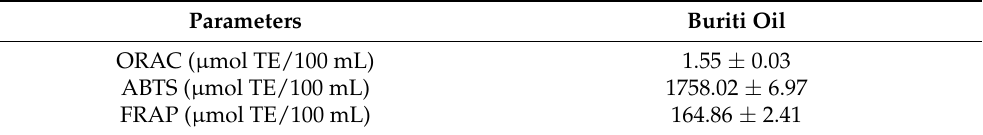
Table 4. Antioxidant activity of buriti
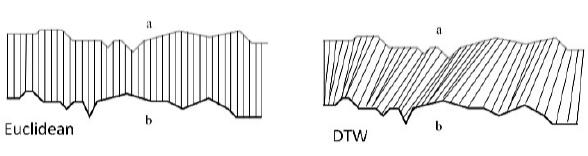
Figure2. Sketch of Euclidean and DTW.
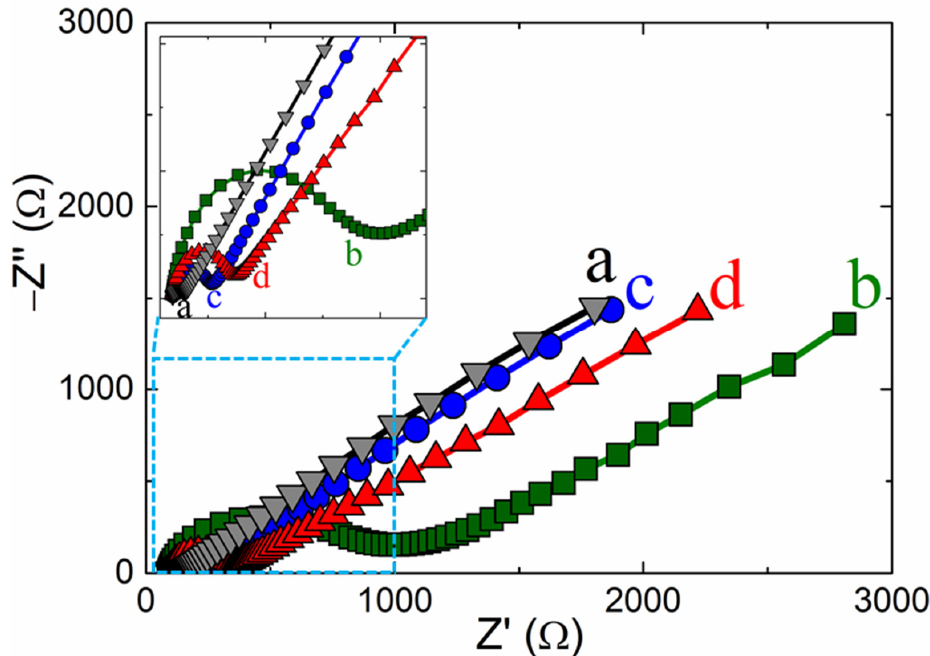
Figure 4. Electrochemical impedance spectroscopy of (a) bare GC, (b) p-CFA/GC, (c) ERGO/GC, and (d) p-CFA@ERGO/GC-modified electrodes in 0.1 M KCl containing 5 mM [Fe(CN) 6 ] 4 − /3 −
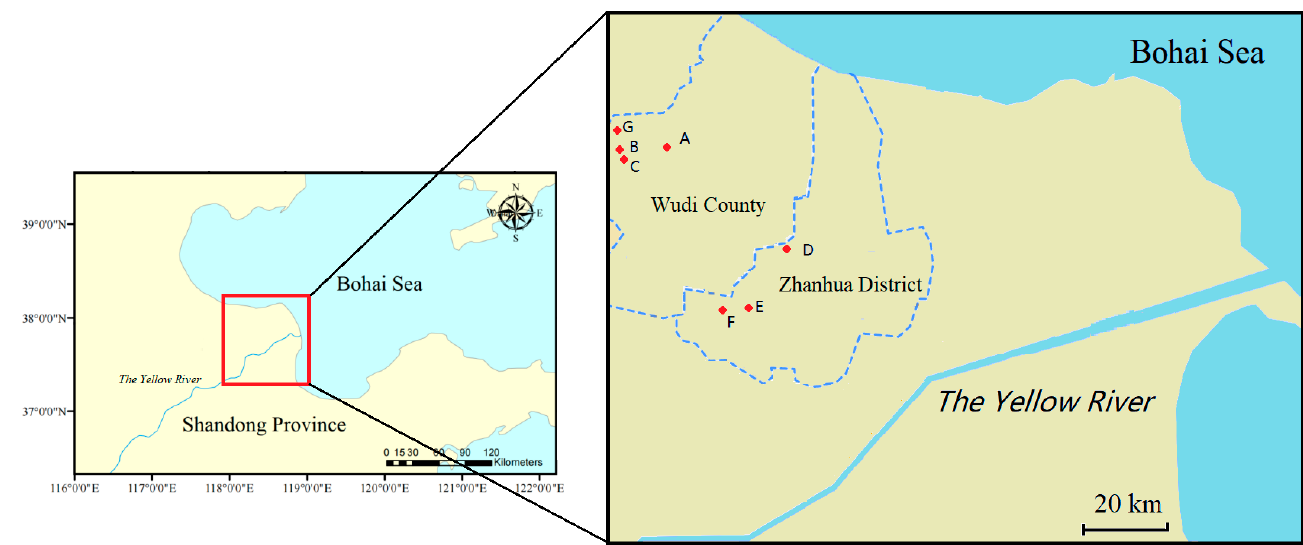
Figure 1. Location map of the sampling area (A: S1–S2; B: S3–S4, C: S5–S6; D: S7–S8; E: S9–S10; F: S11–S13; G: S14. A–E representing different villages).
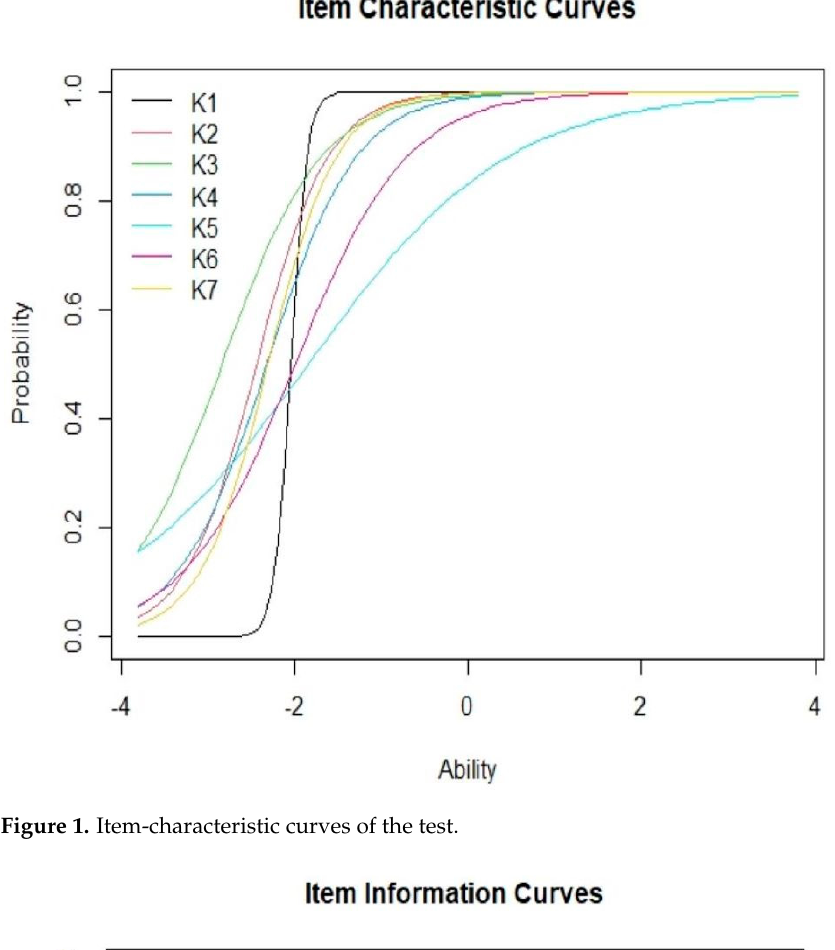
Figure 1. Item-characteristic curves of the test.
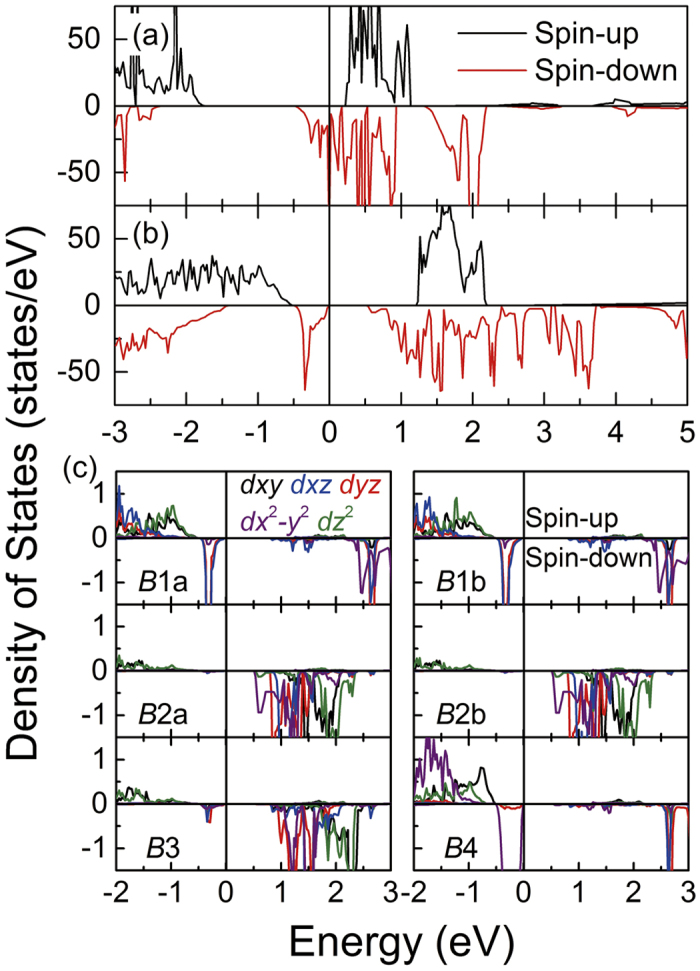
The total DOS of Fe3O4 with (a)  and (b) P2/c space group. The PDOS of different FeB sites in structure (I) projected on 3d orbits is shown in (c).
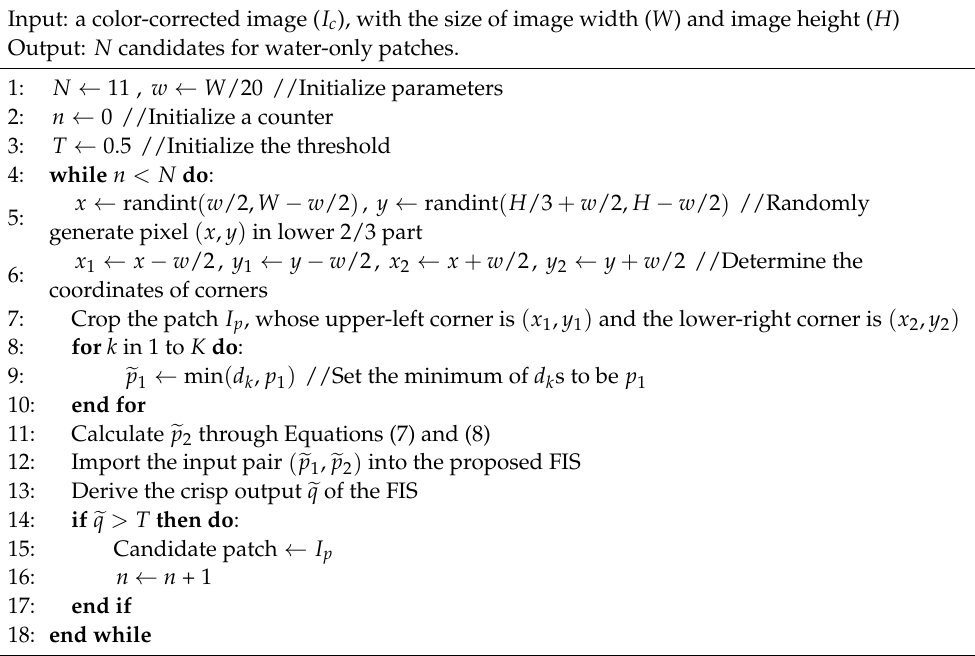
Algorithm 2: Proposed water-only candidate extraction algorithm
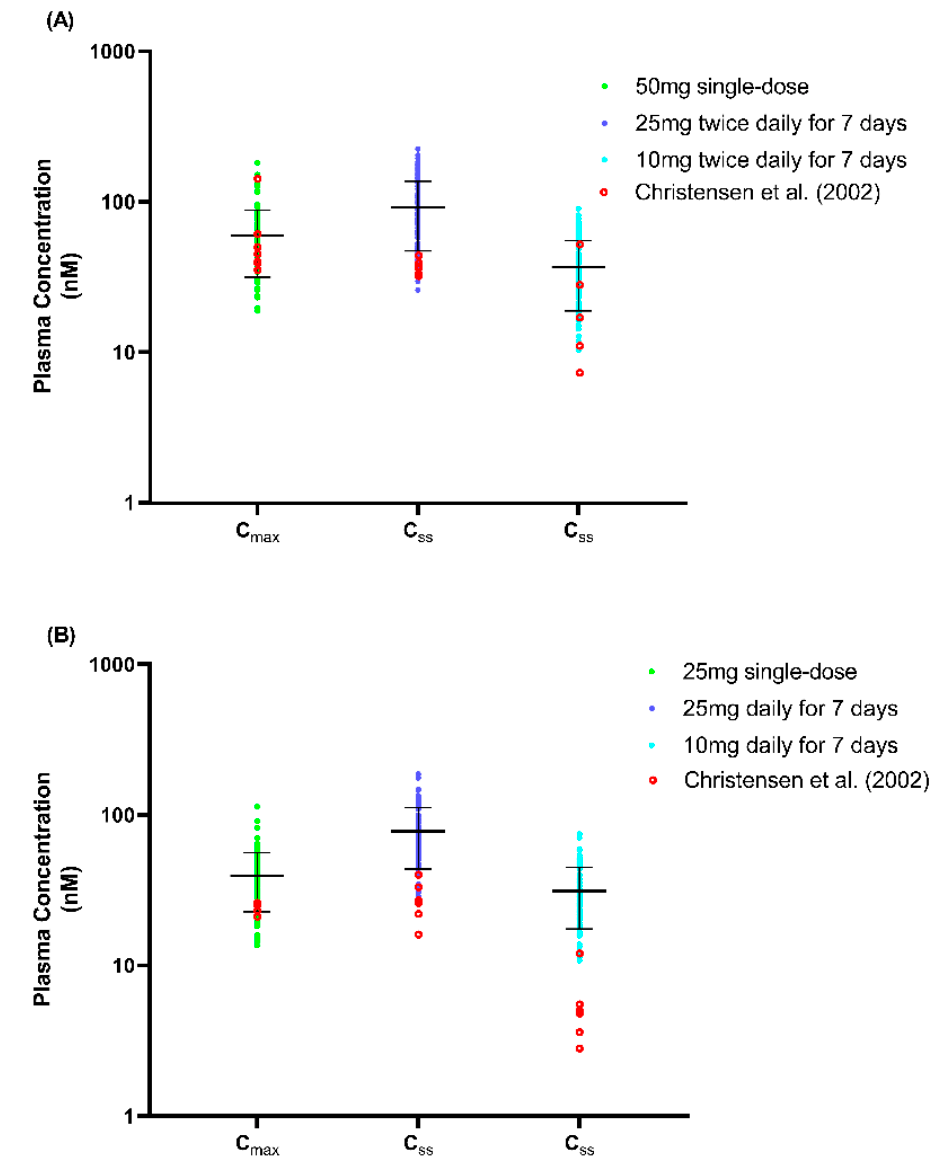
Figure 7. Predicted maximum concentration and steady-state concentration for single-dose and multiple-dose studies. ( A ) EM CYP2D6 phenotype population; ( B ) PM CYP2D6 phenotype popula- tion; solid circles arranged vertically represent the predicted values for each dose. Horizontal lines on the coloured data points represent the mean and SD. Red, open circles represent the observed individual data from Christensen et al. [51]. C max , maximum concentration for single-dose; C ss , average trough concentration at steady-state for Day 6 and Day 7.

| TASK OBJECTIVE |
Before copying the data, remove the pictures. Then repeat the rest exactly.

| ANSWER TO THIS EXERCISE |
Table 4. Antioxidant activity of buriti
Figure2. Sketch of Euclidean and DTW.
Figure 4. Electrochemical impedance spectroscopy of (a) bare GC, (b) p-CFA/GC, (c) ERGO/GC, and (d) p-CFA@ERGO/GC-modified electrodes in 0.1 M KCl containing 5 mM [Fe(CN) 6 ] 4 − /3 −
Figure 1. Location map of the sampling area (A: S1–S2; B: S3–S4, C: S5–S6; D: S7–S8; E: S9–S10; F: S11–S13; G: S14. A–E representing different villages).
Figure 1. Item-characteristic curves of the test.
The total DOS of Fe3O4 with (a)  and (b) P2/c space group. The PDOS of different FeB sites in structure (I) projected on 3d orbits is shown in (c).
Algorithm 2: Proposed water-only candidate extraction algorithm
Figure 7. Predicted maximum concentration and steady-state concentration for single-dose and multiple-dose studies. ( A ) EM CYP2D6 phenotype population; ( B ) PM CYP2D6 phenotype popula- tion; solid circles arranged vertically represent the predicted values for each dose. Horizontal lines on the coloured data points represent the mean and SD. Red, open circles represent the observed individual data from Christensen et al. [51]. C max , maximum concentration for single-dose; C ss , average trough concentration at steady-state for Day 6 and Day 7.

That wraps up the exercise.